**THE PROBLEM**
Could you write out the records below exactly as they appear, leaving out any pictures?

Saved data entries:
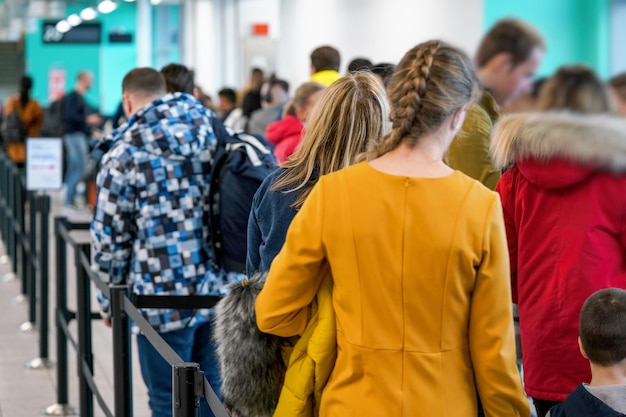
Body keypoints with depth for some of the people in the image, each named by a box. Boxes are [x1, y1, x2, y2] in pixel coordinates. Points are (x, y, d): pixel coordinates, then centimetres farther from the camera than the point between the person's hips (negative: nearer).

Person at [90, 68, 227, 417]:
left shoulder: (126, 152, -7)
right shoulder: (212, 135, 7)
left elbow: (110, 236, -5)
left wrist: (110, 299, 7)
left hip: (164, 298, -5)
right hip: (217, 291, 5)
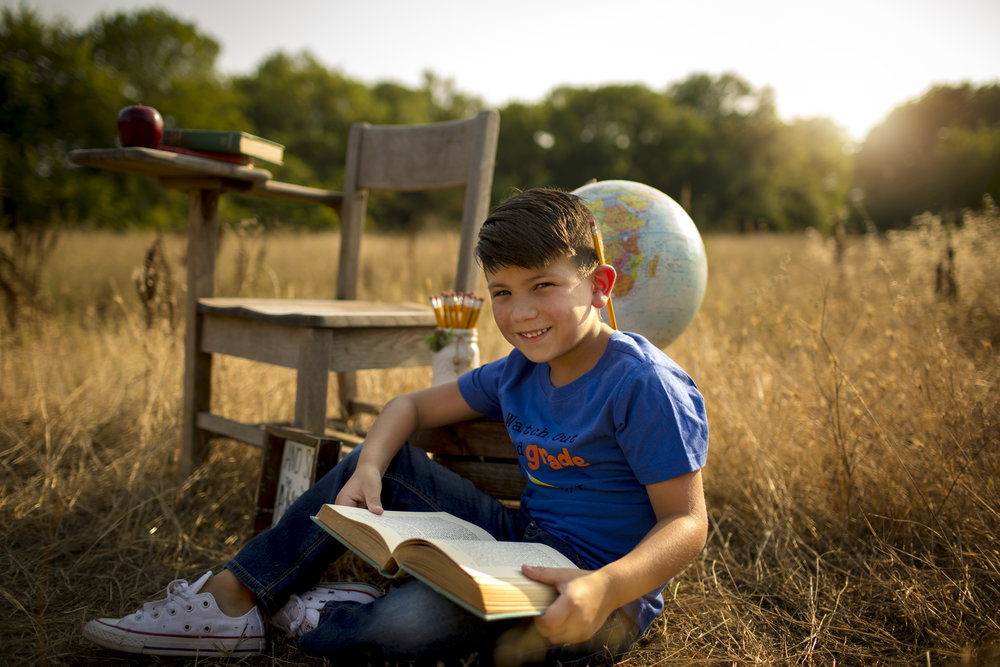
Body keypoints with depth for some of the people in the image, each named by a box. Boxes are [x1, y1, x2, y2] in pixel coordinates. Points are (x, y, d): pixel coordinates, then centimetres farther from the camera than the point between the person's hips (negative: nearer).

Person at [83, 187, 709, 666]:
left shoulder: (646, 386, -20)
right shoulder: (519, 371, 3)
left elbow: (687, 522, -20)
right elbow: (412, 405, 11)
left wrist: (606, 589, -38)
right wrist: (369, 468, -10)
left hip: (603, 600, -7)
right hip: (523, 554, 7)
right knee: (382, 459, 1)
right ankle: (232, 599, 5)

**RESPONSE AREA**
Body keypoints with depth for some of the people in the image, each named by a box. Boxes are [x1, y1, x2, y2] in pixel coordinates. Points are (x, y, d): pixel coordinates, then centimetres farther from the camera than the point between the person's hips (negative: nearer).

Person at [90, 68, 227, 417]:
left shoulder: (126, 152, -7)
right shoulder: (212, 135, 7)
left elbow: (110, 236, -5)
left wrist: (110, 299, 7)
left hip: (164, 298, -5)
right hip: (217, 291, 5)
Body keypoints with depth for some of the people in the image, each named by a box. Boxes are [x1, y1, x2, y2] in pixel coordinates. Points are (x, y, d): pixel coordinates, then centimetres farther from the camera than the point between the person's hips (negative: nearer).

Person at [83, 187, 709, 666]:
left shoulder: (646, 386, -20)
right shoulder: (519, 371, 3)
left elbow: (687, 522, -20)
right elbow: (412, 405, 11)
left wrist: (606, 589, -38)
right wrist: (369, 468, -10)
left hip: (603, 600, -7)
right hip: (523, 554, 7)
right knee: (382, 459, 1)
right ankle: (232, 599, 5)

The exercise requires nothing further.